Fast forward to 2017: Less than three months ago, this nation’s top lawyer, Attorney General Jeff Sessions, announced a sweeping missive: To seek the most severe charges and the harshest penalties in criminal cases under the new administration. The new rules didn’t end there. The Sessions’ Memorandum expressly renounced any and all the policies of President Obama to reduce the federal prison populations.
Last week during an interview, Sessions announced proudly during a Fox News segment, “We’re stepping up the prosecution across the country, based upon the direct executive order [the President] gave to us, to prosecute particularly the gangs and the violence.”
For those who dare to think critically, the link between race and this country’s penchant to incarcerate those of a different hue from the majority population is inescapable. It is undeniable: Crime is automatically associated in the minds of most Americans with black and brown. Incarceration is the means by which this nation politely separates us from them. Incarceration is the mask, and behind it lies expressions of racism.

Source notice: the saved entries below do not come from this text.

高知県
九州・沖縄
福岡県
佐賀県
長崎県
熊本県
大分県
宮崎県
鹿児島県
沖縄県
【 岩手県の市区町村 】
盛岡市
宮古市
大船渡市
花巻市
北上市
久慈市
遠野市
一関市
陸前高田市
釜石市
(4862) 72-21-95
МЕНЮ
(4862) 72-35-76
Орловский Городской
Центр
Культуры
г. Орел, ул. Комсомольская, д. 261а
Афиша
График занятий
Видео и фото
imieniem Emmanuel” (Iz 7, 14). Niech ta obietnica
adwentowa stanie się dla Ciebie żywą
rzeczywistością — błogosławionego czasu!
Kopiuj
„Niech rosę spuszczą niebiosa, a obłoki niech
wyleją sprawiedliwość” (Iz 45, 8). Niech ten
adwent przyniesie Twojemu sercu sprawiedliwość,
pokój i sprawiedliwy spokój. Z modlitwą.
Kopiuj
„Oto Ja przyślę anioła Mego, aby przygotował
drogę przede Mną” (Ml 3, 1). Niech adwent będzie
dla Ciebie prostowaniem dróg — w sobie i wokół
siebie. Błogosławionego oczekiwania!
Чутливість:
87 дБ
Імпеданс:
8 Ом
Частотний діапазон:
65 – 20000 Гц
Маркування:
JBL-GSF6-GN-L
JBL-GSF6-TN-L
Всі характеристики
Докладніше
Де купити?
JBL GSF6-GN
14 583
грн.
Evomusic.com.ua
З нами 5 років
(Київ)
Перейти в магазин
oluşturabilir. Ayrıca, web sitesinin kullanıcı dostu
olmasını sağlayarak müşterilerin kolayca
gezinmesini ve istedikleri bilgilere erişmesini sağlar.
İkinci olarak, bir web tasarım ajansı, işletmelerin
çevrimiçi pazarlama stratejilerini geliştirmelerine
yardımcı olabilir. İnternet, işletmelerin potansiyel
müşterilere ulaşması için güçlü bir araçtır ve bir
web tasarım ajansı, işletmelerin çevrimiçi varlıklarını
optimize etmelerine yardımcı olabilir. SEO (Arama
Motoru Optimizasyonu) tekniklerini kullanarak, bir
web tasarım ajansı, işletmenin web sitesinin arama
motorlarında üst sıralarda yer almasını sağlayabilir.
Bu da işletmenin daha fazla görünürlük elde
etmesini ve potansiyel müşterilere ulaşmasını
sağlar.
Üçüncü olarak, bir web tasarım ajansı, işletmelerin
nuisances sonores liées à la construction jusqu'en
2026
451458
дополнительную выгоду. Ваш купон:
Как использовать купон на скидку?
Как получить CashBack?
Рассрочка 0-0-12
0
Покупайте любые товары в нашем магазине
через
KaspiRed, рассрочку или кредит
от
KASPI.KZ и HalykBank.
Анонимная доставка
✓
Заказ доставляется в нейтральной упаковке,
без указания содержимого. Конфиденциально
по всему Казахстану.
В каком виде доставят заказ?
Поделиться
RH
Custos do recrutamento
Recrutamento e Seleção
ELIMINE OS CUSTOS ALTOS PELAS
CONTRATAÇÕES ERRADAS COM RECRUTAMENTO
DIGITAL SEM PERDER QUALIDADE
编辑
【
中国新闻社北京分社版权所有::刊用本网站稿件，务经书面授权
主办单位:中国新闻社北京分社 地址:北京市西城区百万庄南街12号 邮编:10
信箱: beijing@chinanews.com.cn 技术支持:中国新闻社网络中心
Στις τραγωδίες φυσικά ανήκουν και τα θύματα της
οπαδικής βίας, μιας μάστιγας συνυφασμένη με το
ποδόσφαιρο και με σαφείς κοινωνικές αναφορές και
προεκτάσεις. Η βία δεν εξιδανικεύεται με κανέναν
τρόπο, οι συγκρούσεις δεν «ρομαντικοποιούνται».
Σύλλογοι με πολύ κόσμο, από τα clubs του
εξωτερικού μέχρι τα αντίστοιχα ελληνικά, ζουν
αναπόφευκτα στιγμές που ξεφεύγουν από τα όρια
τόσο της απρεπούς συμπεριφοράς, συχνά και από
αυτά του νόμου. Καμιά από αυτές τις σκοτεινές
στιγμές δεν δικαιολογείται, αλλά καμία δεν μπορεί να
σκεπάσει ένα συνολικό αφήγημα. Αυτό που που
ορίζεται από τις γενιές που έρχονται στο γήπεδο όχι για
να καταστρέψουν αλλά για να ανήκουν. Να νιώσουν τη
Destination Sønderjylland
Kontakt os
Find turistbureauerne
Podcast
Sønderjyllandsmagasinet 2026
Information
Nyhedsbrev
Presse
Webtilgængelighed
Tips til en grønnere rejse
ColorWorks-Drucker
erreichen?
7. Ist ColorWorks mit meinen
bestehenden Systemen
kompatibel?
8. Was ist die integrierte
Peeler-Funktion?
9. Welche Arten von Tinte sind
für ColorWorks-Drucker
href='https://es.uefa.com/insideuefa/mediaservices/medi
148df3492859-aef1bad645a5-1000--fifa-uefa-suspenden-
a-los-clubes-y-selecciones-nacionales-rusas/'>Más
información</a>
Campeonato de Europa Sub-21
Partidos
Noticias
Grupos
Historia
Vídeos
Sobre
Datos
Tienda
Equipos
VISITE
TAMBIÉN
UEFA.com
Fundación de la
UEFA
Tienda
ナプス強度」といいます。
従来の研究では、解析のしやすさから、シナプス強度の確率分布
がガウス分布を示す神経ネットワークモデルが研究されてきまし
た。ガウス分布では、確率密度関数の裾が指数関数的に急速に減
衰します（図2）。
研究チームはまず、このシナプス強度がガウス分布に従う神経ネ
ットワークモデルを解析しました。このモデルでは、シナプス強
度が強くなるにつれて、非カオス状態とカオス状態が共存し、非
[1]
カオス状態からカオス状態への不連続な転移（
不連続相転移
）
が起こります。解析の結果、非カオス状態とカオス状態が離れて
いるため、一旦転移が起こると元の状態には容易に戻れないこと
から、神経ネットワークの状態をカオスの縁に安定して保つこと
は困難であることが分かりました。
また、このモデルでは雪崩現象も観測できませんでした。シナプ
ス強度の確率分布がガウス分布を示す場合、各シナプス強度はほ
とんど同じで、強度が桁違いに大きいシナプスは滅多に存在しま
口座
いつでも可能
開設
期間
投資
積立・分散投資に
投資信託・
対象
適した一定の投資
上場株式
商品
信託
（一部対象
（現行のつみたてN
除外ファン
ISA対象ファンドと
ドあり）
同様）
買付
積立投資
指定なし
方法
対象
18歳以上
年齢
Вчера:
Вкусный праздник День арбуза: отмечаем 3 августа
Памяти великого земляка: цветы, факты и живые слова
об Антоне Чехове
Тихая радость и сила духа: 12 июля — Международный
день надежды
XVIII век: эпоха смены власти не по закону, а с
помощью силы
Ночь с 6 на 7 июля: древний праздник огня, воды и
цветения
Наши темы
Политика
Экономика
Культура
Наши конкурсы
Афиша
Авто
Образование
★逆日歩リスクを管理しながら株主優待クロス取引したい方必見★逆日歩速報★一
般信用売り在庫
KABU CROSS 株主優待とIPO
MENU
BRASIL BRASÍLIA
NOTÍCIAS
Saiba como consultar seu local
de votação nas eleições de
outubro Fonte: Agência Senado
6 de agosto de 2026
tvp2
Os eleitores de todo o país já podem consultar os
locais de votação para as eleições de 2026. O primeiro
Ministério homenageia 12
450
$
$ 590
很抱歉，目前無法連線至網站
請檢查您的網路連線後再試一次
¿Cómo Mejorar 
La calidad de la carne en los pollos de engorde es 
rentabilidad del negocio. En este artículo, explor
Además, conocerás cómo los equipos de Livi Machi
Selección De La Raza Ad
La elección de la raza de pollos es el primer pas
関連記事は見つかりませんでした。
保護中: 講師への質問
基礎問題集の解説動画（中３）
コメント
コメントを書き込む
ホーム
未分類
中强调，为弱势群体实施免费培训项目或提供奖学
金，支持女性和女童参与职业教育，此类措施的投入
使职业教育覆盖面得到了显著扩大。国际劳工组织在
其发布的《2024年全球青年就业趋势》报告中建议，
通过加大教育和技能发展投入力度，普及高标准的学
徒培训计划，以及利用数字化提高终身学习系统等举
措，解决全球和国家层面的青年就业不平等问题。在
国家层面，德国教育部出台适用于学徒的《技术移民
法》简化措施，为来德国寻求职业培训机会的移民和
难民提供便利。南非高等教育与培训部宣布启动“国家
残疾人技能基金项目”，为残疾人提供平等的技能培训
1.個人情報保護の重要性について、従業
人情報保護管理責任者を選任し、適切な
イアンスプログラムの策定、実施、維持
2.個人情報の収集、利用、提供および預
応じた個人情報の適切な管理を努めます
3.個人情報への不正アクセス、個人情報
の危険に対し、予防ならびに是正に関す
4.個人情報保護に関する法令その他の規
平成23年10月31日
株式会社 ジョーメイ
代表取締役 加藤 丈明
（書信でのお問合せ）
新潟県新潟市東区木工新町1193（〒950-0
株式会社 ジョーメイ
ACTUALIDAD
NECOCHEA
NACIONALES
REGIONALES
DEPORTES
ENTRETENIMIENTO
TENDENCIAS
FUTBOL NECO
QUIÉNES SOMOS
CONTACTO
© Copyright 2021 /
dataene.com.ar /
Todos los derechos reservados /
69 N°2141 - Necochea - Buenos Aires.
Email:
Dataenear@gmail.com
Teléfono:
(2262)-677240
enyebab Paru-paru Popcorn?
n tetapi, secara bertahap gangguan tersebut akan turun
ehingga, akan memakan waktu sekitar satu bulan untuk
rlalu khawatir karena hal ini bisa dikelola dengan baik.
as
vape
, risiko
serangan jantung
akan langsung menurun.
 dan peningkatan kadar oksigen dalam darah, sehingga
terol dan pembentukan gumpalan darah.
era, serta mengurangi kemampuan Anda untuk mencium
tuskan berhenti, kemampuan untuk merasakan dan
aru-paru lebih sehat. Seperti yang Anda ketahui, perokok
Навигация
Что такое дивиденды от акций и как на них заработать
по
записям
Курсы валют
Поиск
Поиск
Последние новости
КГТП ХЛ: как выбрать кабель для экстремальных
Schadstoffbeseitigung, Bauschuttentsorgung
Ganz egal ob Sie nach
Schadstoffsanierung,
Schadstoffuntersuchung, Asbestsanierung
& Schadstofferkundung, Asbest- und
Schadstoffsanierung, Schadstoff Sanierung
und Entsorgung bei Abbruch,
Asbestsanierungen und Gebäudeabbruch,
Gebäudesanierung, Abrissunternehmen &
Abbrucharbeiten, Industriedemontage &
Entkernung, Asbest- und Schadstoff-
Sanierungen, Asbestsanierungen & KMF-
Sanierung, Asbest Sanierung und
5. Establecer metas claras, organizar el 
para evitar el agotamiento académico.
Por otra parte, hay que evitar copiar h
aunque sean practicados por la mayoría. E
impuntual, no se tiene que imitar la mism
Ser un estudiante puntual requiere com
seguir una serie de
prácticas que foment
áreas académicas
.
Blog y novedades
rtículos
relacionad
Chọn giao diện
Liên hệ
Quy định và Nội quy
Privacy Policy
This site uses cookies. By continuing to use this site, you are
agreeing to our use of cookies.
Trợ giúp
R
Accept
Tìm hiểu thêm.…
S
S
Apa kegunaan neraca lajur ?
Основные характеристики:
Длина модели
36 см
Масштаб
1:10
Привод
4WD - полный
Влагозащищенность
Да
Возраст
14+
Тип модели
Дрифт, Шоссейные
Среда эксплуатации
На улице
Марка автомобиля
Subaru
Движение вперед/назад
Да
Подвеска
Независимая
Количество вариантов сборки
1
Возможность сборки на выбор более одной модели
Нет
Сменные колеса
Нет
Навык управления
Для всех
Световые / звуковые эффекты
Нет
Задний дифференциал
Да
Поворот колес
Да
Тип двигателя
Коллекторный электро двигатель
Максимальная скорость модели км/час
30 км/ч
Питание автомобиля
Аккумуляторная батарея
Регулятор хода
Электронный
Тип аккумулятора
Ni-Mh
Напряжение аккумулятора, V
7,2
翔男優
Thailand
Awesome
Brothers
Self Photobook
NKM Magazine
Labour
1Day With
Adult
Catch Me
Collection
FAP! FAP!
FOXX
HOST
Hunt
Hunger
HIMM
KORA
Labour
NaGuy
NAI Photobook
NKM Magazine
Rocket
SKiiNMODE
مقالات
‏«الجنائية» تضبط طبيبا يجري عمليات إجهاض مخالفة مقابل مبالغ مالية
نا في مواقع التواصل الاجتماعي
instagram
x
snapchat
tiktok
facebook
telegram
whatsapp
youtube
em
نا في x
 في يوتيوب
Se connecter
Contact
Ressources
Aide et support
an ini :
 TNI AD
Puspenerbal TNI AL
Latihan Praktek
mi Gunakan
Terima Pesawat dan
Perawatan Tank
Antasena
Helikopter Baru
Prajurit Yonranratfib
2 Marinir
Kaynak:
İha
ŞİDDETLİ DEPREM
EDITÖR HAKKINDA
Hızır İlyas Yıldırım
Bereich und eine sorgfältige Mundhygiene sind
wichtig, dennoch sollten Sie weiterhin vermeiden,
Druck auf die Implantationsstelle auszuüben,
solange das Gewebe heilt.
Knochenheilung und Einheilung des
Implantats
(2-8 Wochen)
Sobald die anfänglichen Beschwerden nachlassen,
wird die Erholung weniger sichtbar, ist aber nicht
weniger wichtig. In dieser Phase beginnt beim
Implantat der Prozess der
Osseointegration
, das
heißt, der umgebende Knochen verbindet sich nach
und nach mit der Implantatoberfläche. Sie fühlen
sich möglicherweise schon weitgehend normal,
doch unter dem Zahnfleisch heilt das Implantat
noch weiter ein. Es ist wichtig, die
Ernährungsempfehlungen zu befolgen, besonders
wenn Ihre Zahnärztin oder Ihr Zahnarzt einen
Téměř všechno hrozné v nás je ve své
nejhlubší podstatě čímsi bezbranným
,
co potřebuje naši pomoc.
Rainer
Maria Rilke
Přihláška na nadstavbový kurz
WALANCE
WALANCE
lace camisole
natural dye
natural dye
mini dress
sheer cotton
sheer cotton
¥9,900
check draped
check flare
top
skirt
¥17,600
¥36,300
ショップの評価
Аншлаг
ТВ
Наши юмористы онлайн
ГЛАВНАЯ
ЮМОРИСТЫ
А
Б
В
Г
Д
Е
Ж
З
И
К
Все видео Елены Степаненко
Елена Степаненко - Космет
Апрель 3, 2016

To reach such a jarring conclusion, one needs to only consider the disparate treatment in sentencing between the white defendant and the black and brown defendant that is played out everyday in courtrooms around the country. Take these two scenarios that are summaries of real criminal cases:
A defendant in possession of a significant amount of heroin receives drug treatment as an alternative to incarceration when she is white and is deemed to be an empathetic drug user in need of help; however, when the black and brown defendant is brought before the court, with similar amount of heroin, the automatic assumption is such a defendant is the incorrigible network supplier of drugs and therefore a stiffer punishment is necessary.
A high school prank breaking windows in a suburban community is resolved with community service; however, the inner city black and brown youth faces a felony burglary attempt conviction.
Both cases are real cases, and similar cases occur in sentencing courtrooms throughout this nation daily. Stated in the most elementary form, we criminalize behavior disproportionately based on race. And this nation’s refusal to accept that fact is abysmally pathetic.
To begin to search for answers to mass incarceration, we must first have the courage to address race in America. Until we are bold enough to acknowledge that incarceration is how we find solace in protecting ourselves from them, we will continue to lead the world in locking away that portion of our citizenry.
Second, take a dogged stand against disparate treatment in every form. Yesterday’s racial placards carried by Klan members are today’s political platforms. Instead of taking a stand, we find ourselves caught up in the emotional rhetoric spouted from both sides of the political token and do nothing else.
We are defined by our actions. Incarceration has become the moral barometer by which we decide who we want to reject.